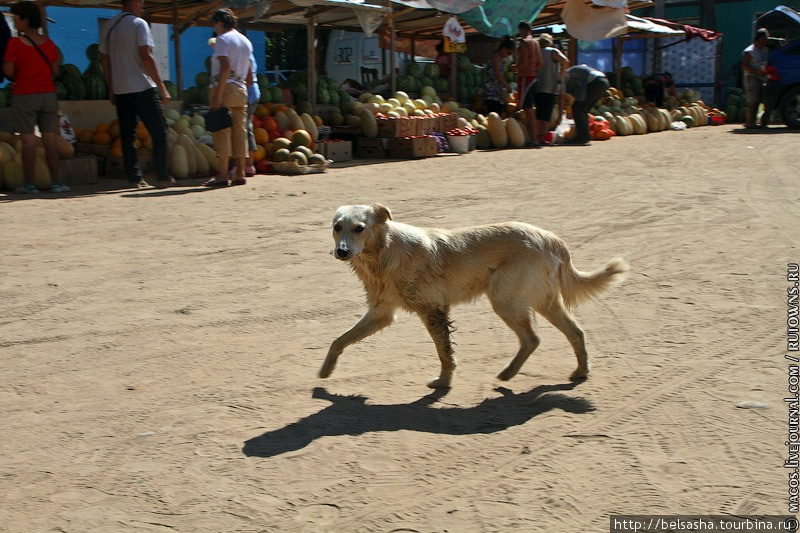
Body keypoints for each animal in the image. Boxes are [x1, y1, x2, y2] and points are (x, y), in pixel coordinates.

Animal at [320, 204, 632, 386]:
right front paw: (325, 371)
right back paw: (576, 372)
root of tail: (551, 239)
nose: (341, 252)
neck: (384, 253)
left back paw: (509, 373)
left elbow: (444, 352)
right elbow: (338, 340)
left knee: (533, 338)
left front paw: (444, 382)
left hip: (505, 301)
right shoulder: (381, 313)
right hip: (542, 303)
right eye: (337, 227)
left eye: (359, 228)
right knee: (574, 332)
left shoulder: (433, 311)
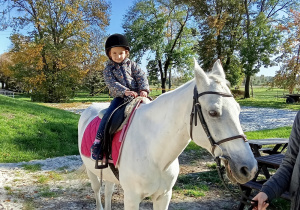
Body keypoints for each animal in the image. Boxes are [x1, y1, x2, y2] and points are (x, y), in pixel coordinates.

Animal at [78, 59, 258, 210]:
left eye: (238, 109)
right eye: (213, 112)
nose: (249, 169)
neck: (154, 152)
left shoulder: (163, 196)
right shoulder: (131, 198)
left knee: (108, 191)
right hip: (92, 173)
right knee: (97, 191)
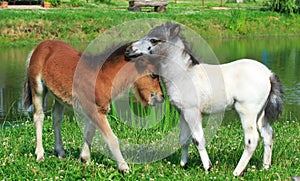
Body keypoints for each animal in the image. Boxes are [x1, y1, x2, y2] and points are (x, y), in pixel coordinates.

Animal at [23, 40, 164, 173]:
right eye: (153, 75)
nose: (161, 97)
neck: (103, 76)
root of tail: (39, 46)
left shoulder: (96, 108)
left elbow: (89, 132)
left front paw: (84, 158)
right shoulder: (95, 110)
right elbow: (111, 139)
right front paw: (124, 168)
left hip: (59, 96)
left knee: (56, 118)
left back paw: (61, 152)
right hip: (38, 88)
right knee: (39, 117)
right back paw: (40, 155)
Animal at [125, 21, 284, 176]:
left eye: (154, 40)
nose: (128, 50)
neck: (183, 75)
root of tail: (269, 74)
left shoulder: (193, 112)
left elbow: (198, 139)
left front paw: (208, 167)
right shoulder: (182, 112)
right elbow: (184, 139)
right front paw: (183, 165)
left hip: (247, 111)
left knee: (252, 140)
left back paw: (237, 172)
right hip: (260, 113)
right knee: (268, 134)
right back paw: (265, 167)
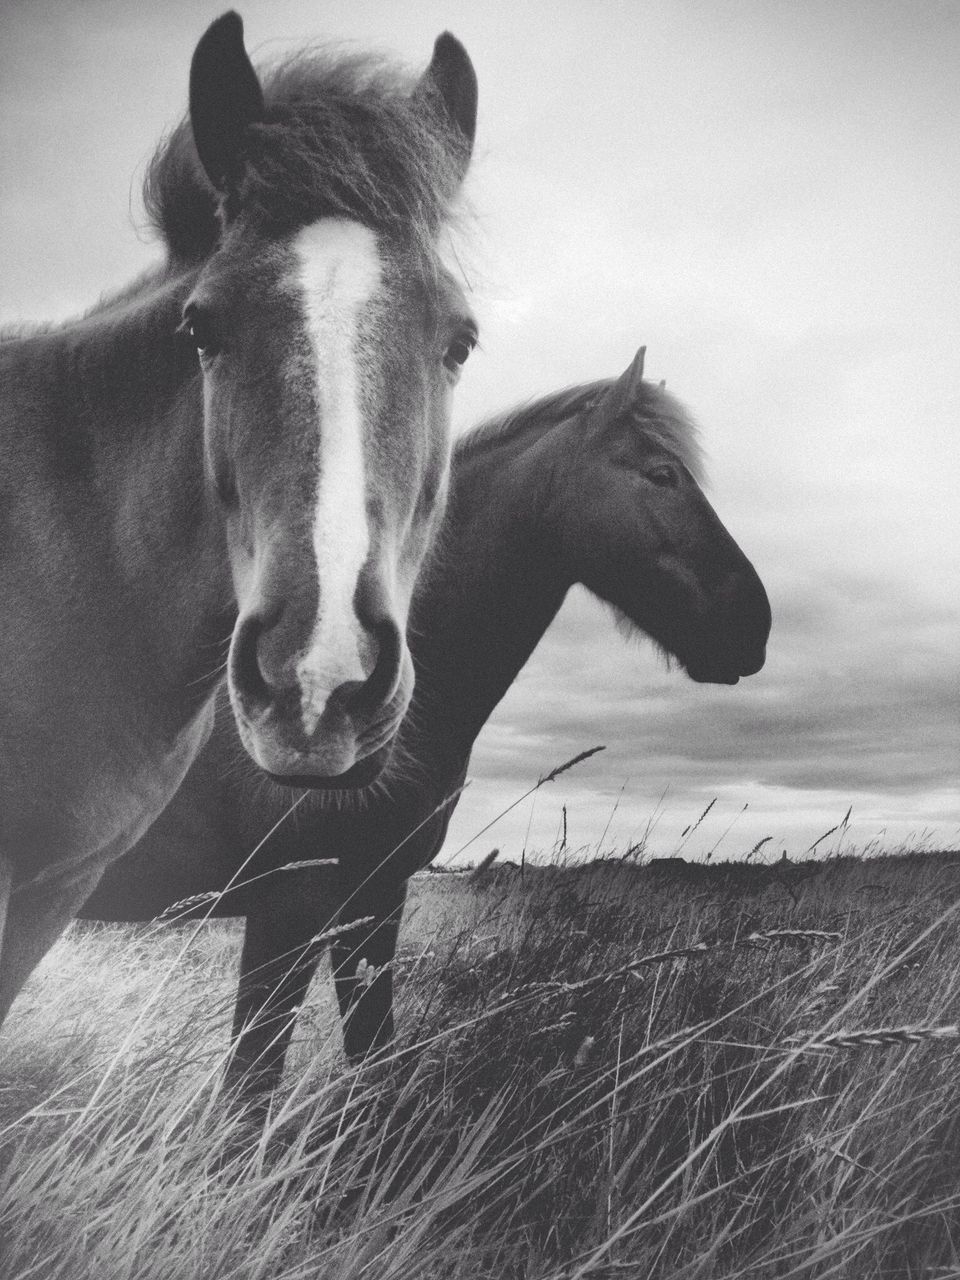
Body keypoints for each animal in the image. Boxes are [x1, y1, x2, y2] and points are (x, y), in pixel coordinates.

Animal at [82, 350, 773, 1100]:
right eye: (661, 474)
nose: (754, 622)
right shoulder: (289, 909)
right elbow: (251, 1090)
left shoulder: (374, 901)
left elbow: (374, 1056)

********************

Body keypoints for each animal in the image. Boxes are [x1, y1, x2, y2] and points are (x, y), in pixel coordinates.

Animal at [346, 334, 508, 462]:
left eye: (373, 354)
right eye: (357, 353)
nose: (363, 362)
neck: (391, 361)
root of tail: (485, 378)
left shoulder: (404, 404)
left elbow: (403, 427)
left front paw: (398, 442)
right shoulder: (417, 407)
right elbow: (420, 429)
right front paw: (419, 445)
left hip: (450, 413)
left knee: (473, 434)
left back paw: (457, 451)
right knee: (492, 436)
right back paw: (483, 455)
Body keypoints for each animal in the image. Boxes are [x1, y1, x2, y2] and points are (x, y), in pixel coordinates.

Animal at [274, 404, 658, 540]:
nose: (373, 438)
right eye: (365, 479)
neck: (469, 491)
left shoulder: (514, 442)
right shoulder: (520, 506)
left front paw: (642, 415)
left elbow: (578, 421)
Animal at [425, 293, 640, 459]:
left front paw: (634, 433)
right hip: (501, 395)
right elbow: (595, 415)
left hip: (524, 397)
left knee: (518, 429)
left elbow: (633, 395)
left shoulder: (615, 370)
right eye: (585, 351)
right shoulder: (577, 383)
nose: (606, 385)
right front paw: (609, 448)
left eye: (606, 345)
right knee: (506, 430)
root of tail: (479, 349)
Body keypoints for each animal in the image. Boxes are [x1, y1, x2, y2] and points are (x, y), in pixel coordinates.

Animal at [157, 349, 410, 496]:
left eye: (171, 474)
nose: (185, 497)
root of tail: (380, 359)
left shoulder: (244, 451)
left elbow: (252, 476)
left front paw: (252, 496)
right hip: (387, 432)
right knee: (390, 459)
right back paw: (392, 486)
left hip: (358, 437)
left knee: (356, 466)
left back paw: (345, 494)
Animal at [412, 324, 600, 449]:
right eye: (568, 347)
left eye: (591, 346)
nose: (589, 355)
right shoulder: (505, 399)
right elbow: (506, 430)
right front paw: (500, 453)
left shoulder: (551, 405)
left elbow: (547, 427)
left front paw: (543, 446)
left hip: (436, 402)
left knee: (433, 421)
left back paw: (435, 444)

********************

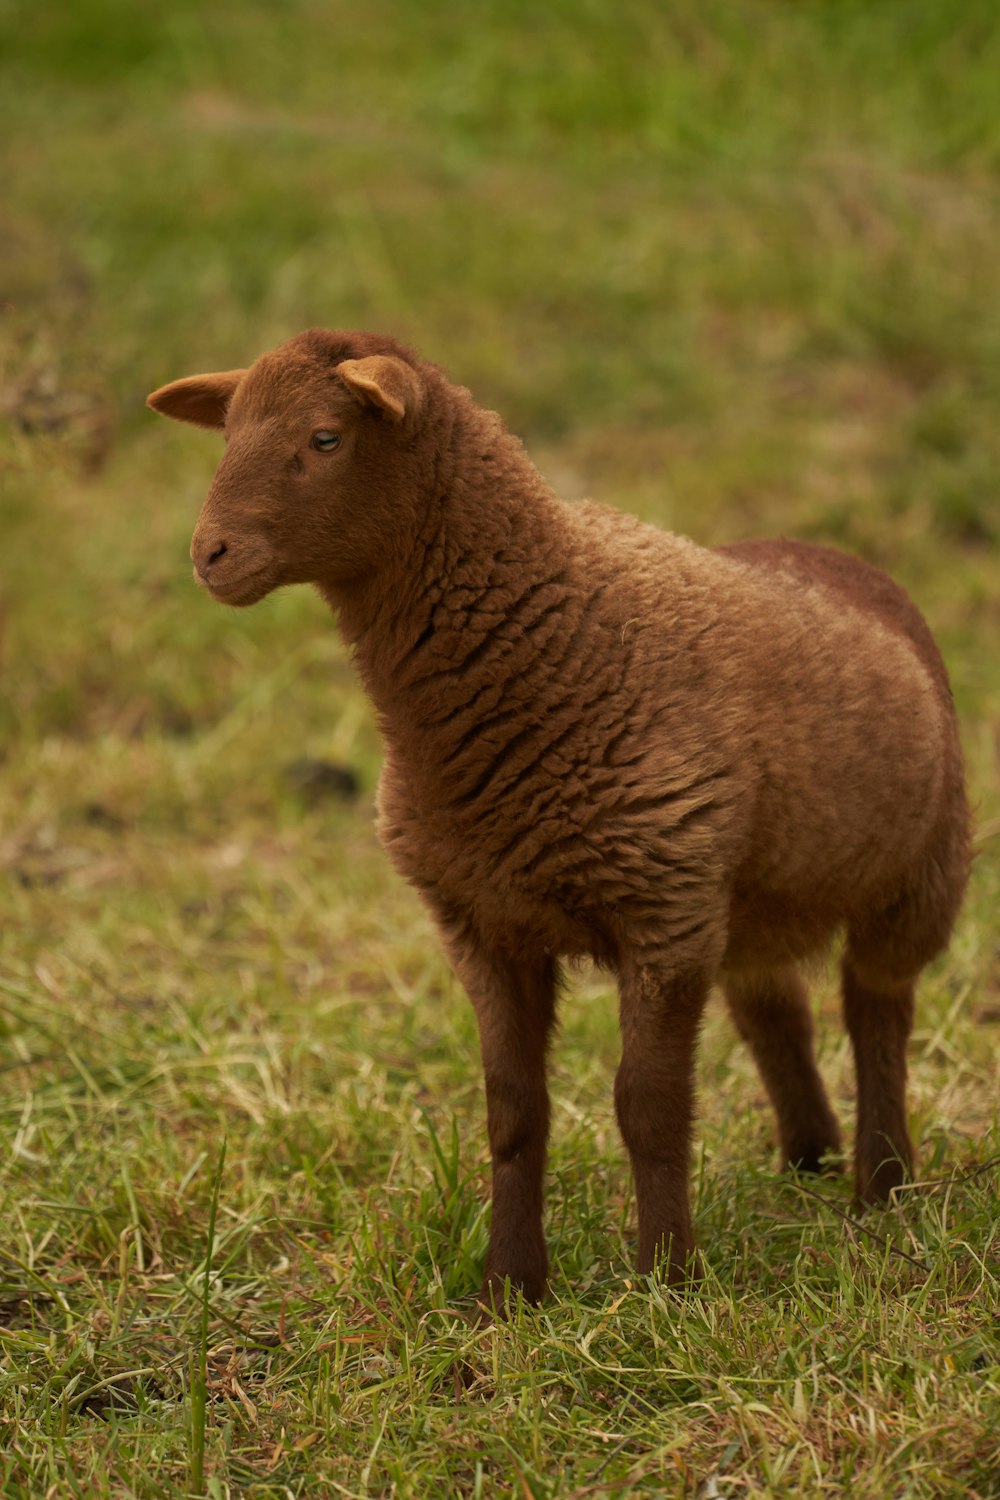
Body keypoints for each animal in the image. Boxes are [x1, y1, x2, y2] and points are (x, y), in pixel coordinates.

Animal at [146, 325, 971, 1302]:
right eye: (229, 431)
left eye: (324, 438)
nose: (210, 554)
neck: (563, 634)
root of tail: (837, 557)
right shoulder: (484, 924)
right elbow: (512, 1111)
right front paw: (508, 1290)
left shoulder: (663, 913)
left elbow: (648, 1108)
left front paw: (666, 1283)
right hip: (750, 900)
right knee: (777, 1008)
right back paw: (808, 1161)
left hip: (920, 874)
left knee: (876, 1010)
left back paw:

********************

Requirement: Print exactly the lines above, between the one holding "right elbow: (420, 429)" and the one holding "right back paw: (483, 455)", inclusive, and nothing besides.

Output:
right elbow: (420, 429)
right front paw: (419, 445)
left hip: (450, 413)
left knee: (473, 434)
left back paw: (457, 451)
right knee: (492, 436)
right back paw: (483, 455)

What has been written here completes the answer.